■ **Your instructions**
Your copy of the data should match it exactly, except that the pictures are gone.

■ **Working data**

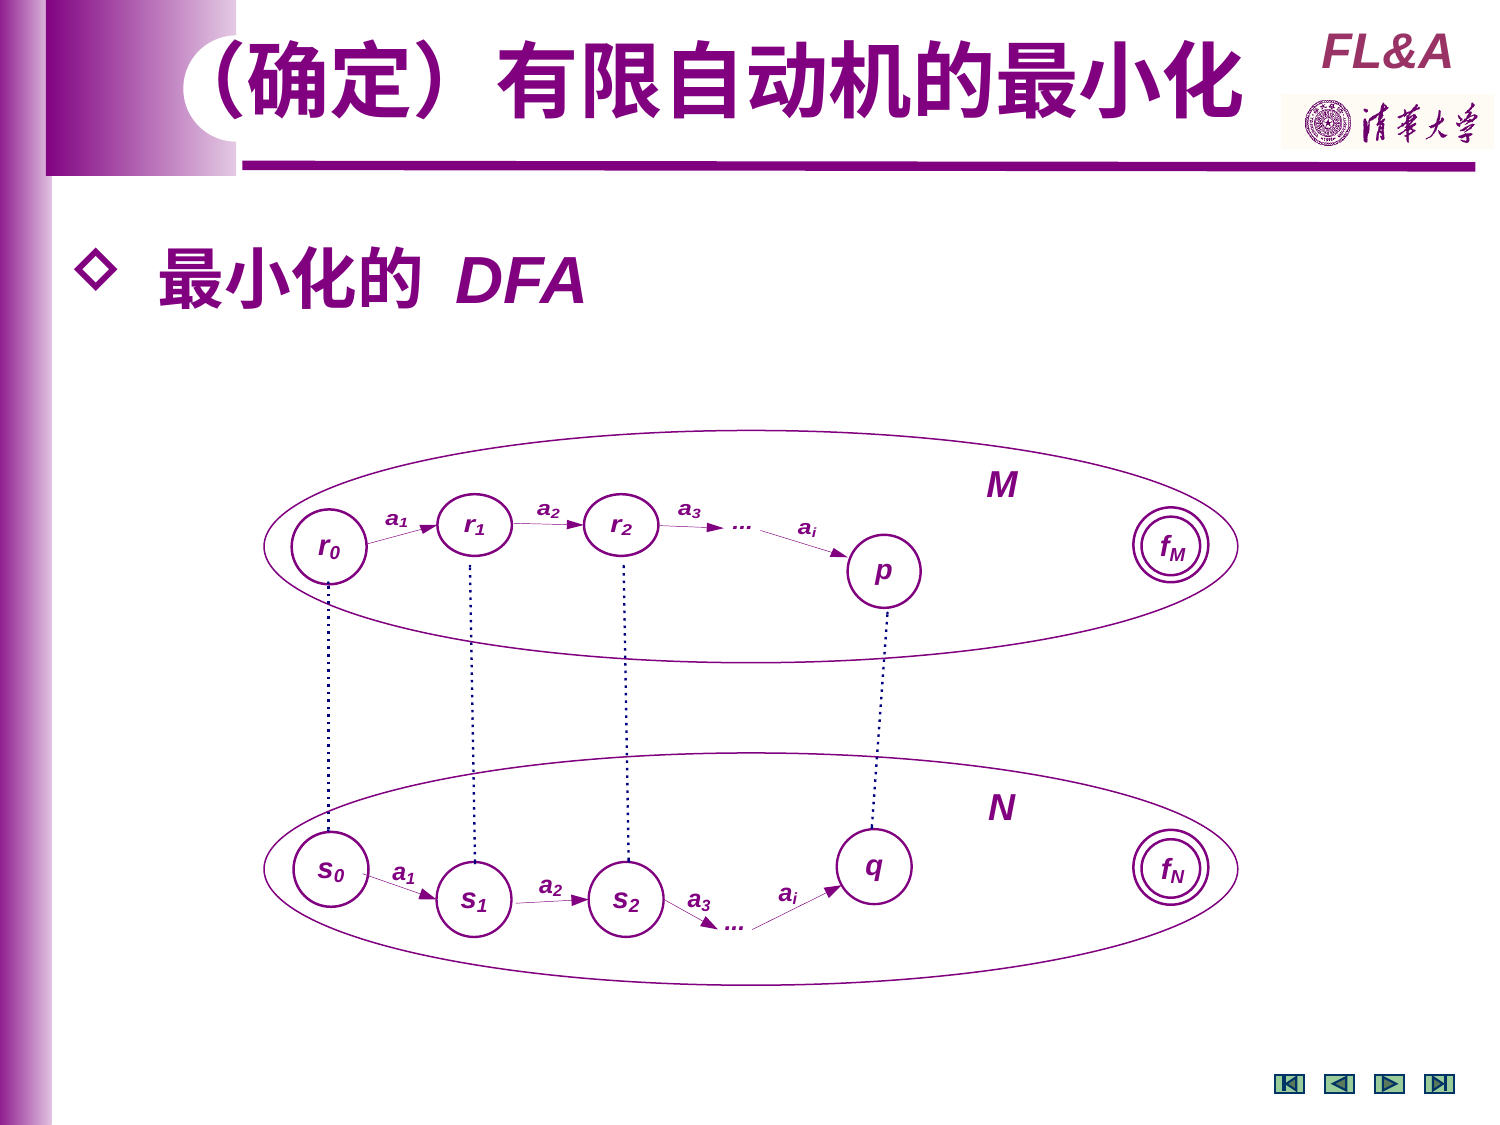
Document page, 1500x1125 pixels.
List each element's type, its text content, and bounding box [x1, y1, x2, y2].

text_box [324, 578, 333, 835]
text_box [619, 583, 633, 866]
text_box （确定）有限自动机的最小化 [148, 32, 1261, 137]
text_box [466, 583, 479, 867]
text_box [844, 526, 928, 610]
picture [1281, 94, 1495, 149]
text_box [259, 425, 1241, 988]
text_box [1424, 1074, 1455, 1093]
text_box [867, 609, 892, 832]
text_box [1324, 1074, 1355, 1093]
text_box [359, 852, 516, 941]
text_box 最小化的 DFA [51, 237, 963, 325]
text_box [344, 485, 869, 575]
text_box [661, 825, 916, 941]
text_box [1274, 1074, 1305, 1093]
text_box [1374, 1074, 1405, 1093]
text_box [512, 858, 656, 941]
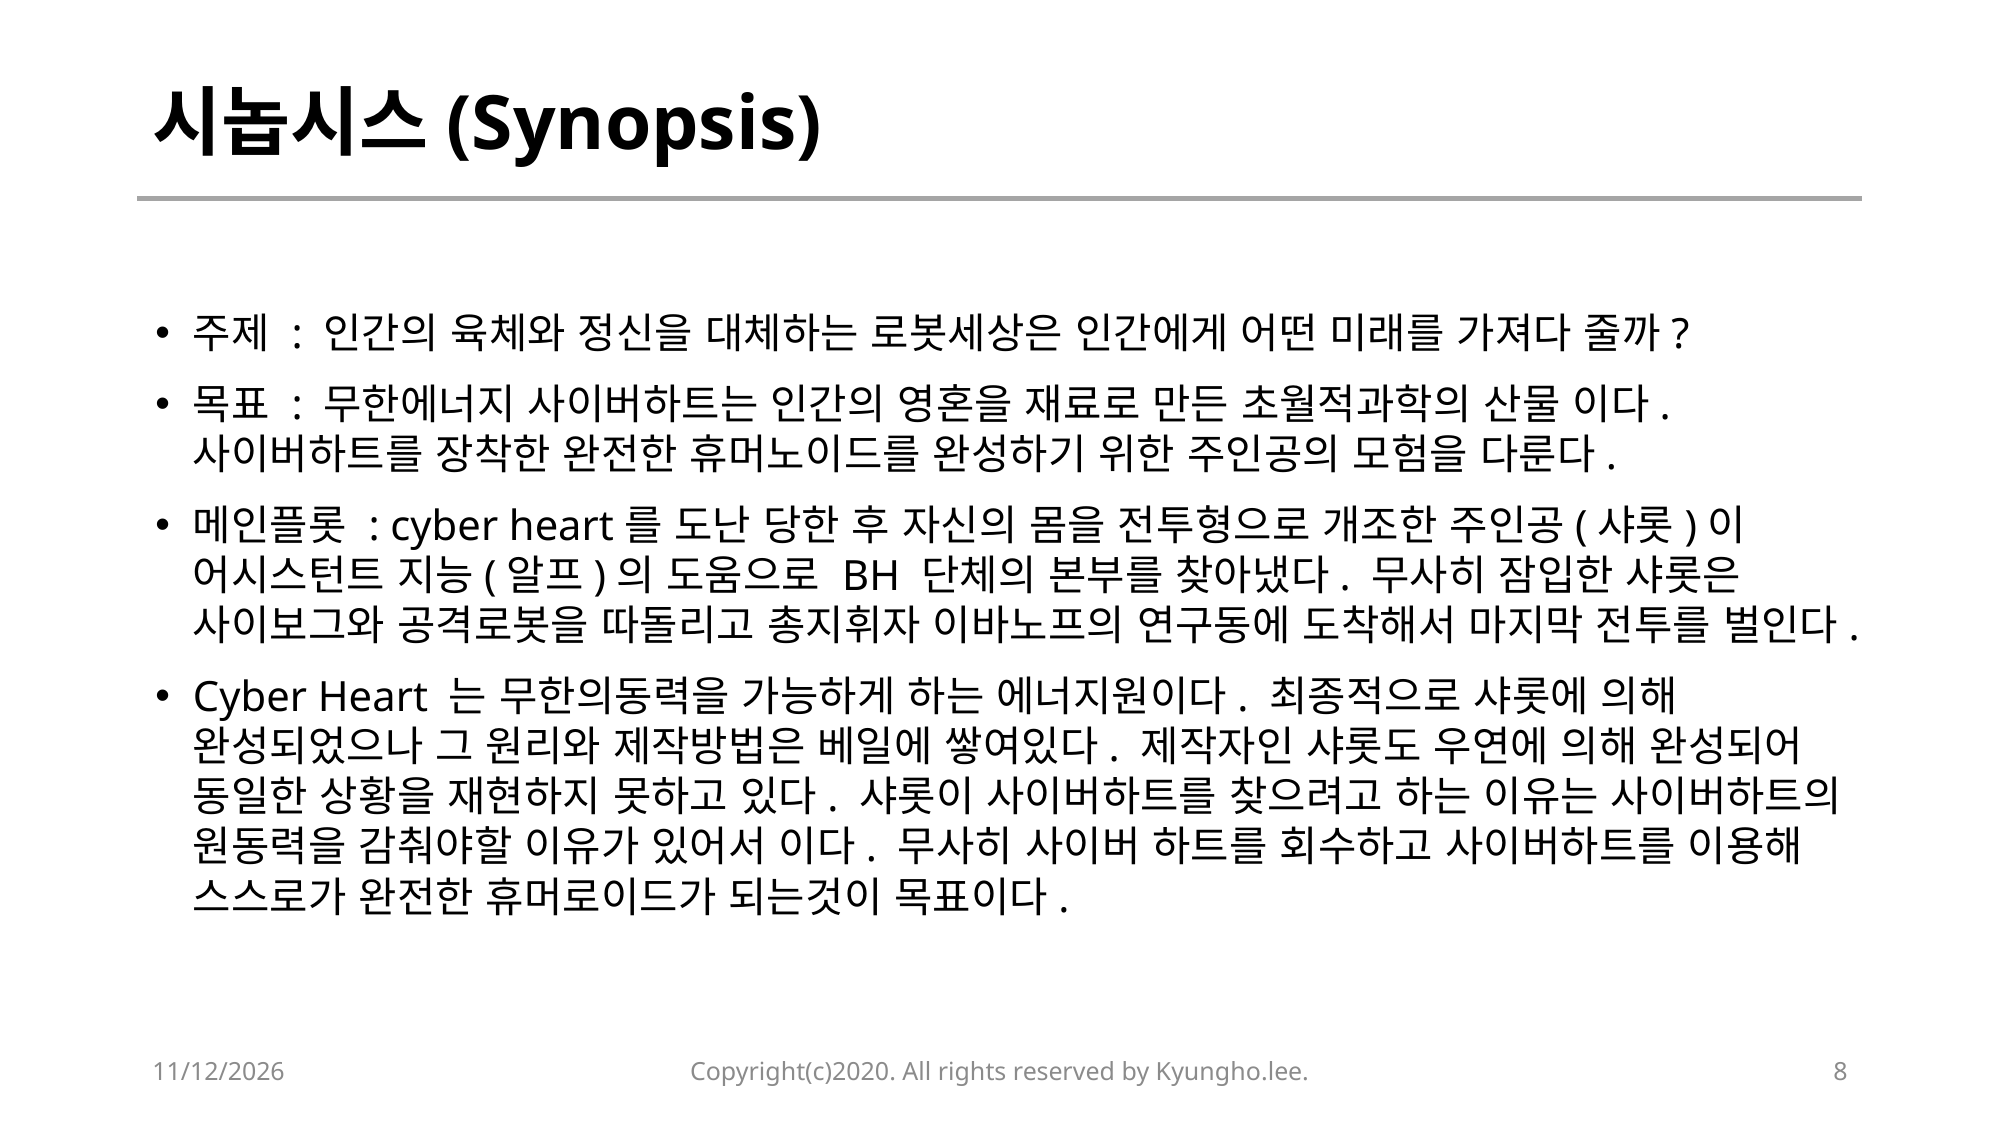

■ **Written solution**
Document page, 1500x1125 pixels.
List each element's type, its text content, and bounding box [x1, y1, x2, y2].

text_box [324, 578, 333, 835]
text_box [619, 583, 633, 866]
text_box （确定）有限自动机的最小化 [148, 32, 1261, 137]
text_box [466, 583, 479, 867]
text_box [844, 526, 928, 610]
picture [1281, 94, 1495, 149]
text_box [259, 425, 1241, 988]
text_box [1424, 1074, 1455, 1093]
text_box [867, 609, 892, 832]
text_box [1324, 1074, 1355, 1093]
text_box [359, 852, 516, 941]
text_box 最小化的 DFA [51, 237, 963, 325]
text_box [344, 485, 869, 575]
text_box [661, 825, 916, 941]
text_box [1274, 1074, 1305, 1093]
text_box [1374, 1074, 1405, 1093]
text_box [512, 858, 656, 941]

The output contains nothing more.